Living here has echoes of other times and places in our lives -- living on the boat in Bodega Bay; working as the resident deputy sheriff on the north coast in the '70s; my high school and college years living in Camp Meeker. Like small communities everywhere, there are characters and factions; conflicts and kindnesses.
After the decades of deep involvement in Sonoma County community life and government, due to our careers in law enforcement and 9-1-1, the ever-lovely Ms Dorothy and I were very fond of that element of our cruising life which allowed us to stay awhile in various places, but sail away before becoming part of the soap-opera. Now, apparently, we are main characters. "Stay tuned for previews from next week's exciting episode of: " ". I haven't decided what to call it yet, but I do think I hear the professor calling me, something about Mrs Howell being chased by a crocodile.

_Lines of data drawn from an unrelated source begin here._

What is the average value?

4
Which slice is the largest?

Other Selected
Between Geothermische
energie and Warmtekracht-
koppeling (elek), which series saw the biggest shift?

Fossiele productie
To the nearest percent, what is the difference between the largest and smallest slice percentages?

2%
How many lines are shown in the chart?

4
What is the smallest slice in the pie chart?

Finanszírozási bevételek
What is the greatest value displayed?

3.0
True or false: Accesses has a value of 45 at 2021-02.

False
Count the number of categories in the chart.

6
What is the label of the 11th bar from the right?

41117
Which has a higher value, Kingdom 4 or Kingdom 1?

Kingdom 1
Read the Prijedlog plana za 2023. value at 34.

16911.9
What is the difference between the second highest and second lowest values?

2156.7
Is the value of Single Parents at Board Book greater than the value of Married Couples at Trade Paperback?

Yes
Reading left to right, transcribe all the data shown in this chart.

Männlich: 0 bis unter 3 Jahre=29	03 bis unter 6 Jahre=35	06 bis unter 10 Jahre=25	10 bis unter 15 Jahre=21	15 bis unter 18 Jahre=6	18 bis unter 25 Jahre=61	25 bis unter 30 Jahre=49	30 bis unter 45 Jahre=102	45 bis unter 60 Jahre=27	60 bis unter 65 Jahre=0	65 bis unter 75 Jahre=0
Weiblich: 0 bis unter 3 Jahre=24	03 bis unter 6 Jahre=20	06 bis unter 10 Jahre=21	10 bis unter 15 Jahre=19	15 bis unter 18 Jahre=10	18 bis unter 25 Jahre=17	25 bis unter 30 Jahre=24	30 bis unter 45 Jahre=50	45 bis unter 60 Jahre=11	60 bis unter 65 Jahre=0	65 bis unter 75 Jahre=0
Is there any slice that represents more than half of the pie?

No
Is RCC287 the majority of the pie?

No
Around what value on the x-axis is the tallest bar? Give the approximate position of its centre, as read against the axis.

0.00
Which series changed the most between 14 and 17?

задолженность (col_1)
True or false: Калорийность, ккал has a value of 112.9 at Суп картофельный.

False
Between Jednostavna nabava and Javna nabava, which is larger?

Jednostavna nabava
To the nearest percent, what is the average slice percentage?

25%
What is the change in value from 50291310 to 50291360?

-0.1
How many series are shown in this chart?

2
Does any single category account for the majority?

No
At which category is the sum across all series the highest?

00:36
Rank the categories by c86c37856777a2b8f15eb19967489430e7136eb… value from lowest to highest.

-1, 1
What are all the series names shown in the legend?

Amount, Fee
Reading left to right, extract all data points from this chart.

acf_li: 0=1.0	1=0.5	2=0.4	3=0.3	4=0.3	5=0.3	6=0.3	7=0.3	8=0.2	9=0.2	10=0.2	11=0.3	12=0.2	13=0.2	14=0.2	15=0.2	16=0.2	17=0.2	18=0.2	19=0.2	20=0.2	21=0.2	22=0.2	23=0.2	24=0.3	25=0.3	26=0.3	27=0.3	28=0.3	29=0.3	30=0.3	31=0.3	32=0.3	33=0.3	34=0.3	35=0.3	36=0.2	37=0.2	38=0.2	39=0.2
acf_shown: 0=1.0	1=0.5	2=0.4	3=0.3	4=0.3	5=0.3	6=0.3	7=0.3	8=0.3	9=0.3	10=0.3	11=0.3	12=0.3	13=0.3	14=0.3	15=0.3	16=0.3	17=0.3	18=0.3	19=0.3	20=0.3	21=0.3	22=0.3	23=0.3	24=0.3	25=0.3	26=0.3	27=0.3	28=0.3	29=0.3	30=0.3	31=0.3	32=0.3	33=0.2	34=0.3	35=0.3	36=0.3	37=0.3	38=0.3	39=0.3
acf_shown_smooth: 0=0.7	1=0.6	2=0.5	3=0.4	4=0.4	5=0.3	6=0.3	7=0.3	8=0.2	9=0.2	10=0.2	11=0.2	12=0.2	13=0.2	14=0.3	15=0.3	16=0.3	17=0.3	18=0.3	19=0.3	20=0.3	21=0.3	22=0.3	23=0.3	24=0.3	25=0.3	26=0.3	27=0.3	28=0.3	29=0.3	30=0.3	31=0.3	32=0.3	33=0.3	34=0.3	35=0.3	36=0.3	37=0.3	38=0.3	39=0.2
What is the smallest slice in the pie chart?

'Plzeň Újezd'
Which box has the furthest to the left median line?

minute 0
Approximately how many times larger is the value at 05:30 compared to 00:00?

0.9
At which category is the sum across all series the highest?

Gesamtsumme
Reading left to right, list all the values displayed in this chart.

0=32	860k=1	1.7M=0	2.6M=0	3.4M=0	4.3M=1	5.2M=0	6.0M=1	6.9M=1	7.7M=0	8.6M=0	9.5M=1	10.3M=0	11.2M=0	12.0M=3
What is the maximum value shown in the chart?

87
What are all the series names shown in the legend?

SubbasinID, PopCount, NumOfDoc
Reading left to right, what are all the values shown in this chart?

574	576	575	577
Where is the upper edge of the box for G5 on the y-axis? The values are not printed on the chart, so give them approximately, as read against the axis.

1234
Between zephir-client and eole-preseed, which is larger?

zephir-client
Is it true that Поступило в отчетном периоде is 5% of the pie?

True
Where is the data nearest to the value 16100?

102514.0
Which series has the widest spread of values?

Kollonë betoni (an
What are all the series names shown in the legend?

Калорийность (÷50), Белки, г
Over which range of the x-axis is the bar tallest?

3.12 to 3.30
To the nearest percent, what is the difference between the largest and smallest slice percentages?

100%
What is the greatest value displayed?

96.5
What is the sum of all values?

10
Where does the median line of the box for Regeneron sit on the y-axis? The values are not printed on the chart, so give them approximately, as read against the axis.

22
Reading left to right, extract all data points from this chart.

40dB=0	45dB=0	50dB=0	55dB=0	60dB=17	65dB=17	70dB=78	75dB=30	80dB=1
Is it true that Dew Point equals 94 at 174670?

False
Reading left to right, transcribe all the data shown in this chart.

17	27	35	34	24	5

PS: some have asked about Rascal, our other Hong Kong street dog; where was he? Rascal is younger than Rusty. On a (airplane) trip back to HKG for the 2011 World Rugby Sevens Series, we met Rascal, courtesy of our HKG veterinary friend, Tony. You can read about Rascal's adoption from HKG to Wrangell AK in blog posts back in late April and early May 2011. The key piece of information is that Rascal got to fly from HKG to AK, avoiding all the drama described above. In the eight years Rascal's been with us, Rusty's never accepted him as an equal, full member of the crew; no doubt, because he hasn't 'earned it' the way Rusty had to, suffering his way across the North Pacific.